Notice the following in the above proxy flow:

  1. The message exchange pattern of the JMS outbound endpoint is "one-way" to achieve the asynchronous coupling behaviour.
  2. The message exchange pattern of the JMS inbound endpoint need to be "request-response" so that the CXF service will return a response after it finish executing the web service implementation.
  3. I removed some message response properties. You will get a warning message if you keep them.

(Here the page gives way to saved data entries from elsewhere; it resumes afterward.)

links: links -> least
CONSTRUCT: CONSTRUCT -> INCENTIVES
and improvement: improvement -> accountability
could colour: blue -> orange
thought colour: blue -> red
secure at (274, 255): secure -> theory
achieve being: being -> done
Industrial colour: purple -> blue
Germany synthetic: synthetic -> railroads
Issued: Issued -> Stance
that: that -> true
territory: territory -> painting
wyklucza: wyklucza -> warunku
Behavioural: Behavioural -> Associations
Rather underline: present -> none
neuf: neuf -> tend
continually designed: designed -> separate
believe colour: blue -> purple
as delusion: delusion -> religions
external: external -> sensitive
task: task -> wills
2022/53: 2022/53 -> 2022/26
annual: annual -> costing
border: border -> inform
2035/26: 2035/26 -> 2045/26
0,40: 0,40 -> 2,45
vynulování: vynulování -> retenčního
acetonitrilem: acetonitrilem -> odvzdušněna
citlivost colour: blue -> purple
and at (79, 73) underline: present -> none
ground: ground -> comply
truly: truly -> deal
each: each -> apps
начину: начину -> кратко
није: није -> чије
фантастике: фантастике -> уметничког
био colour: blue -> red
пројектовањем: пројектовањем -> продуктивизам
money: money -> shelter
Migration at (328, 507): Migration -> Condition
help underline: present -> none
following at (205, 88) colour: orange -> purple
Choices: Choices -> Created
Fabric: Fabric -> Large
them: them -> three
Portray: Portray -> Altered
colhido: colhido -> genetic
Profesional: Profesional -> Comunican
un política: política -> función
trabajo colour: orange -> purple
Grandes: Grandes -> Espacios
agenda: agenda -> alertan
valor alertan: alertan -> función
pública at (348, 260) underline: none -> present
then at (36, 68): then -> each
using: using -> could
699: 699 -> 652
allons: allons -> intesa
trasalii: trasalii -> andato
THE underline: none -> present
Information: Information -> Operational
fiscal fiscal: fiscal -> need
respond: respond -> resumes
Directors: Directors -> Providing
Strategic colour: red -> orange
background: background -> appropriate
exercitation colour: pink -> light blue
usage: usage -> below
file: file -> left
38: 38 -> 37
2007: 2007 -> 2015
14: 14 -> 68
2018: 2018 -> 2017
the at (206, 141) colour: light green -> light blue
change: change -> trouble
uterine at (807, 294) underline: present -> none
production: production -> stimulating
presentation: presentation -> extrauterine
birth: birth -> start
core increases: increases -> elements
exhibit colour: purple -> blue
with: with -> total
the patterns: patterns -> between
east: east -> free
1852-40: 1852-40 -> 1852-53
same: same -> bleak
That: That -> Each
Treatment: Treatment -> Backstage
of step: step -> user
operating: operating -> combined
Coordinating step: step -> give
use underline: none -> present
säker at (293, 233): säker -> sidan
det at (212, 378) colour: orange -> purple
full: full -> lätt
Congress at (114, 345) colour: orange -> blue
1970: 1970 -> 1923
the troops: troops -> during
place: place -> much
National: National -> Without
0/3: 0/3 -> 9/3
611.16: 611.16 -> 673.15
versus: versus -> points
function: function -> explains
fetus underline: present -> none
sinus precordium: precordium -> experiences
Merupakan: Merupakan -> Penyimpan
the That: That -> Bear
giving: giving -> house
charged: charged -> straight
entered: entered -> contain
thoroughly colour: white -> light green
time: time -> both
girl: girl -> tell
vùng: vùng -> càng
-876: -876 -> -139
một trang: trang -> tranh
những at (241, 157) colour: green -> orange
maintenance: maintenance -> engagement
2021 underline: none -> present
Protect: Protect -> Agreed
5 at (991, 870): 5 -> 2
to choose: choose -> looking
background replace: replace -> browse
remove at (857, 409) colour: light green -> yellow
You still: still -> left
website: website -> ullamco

If you don't want to use an external message broker, you may use ActiveMQ in embedded mode as explained here.

The SOAP request:

Using a SOAP client like SoapUI, we can send the SOAP request to the server endpoint http://localhost:8081/hello and provide the callback address http://localhost:8081/callback in the WS-addressing headers. The SOAP request will look like the following:

<soapenv:Envelope xmlns:soapenv="http://schemas.xmlsoap.org/soap/envelope/" xmlns:ser="http://service.appnovation.com/">
	<soapenv:Header xmlns:wsa="http://www.w3.org/2005/08/addressing">
  		<wsa:Action>http://service.appnovation.com/Hello/sayHelloRequest</wsa:Action>
   		<wsa:ReplyTo>
   			<wsa:Address>http://localhost:8081/callback</wsa:Address>
   		</wsa:ReplyTo>
   		<wsa:MessageID>uuid:12747591-e933-486d-ad4e-faf5d182c722</wsa:MessageID>
   	</soapenv:Header>
   	<soapenv:Body>
    	<ser:sayHello>
        	<arg0>Test</arg0>
      	</ser:sayHello>
   	</soapenv:Body>
</soapenv:Envelope>

You can use the WS-Addressing tab in the SoapUI request pane (as shown below) instead of adding the SOAP envelope headers manually.

 

 Final Thoughts:

After all the work-arounds in implementing the asynchronous behaviour in web services using WS-Addressing, I would seriously consider ignoring MuleSoft broken implementation of the standard and either pass the response endpoint as part of the payload and write a MuleSoft http request endpoint to send the response (instead of replying on the CXF to internally do that for me). Another approach is to expect the caller to have a "/callback" or "/<service_path>/callback" endpoint and call it explicitly once done with the web service execution explicitly using http request or outbound endpoint.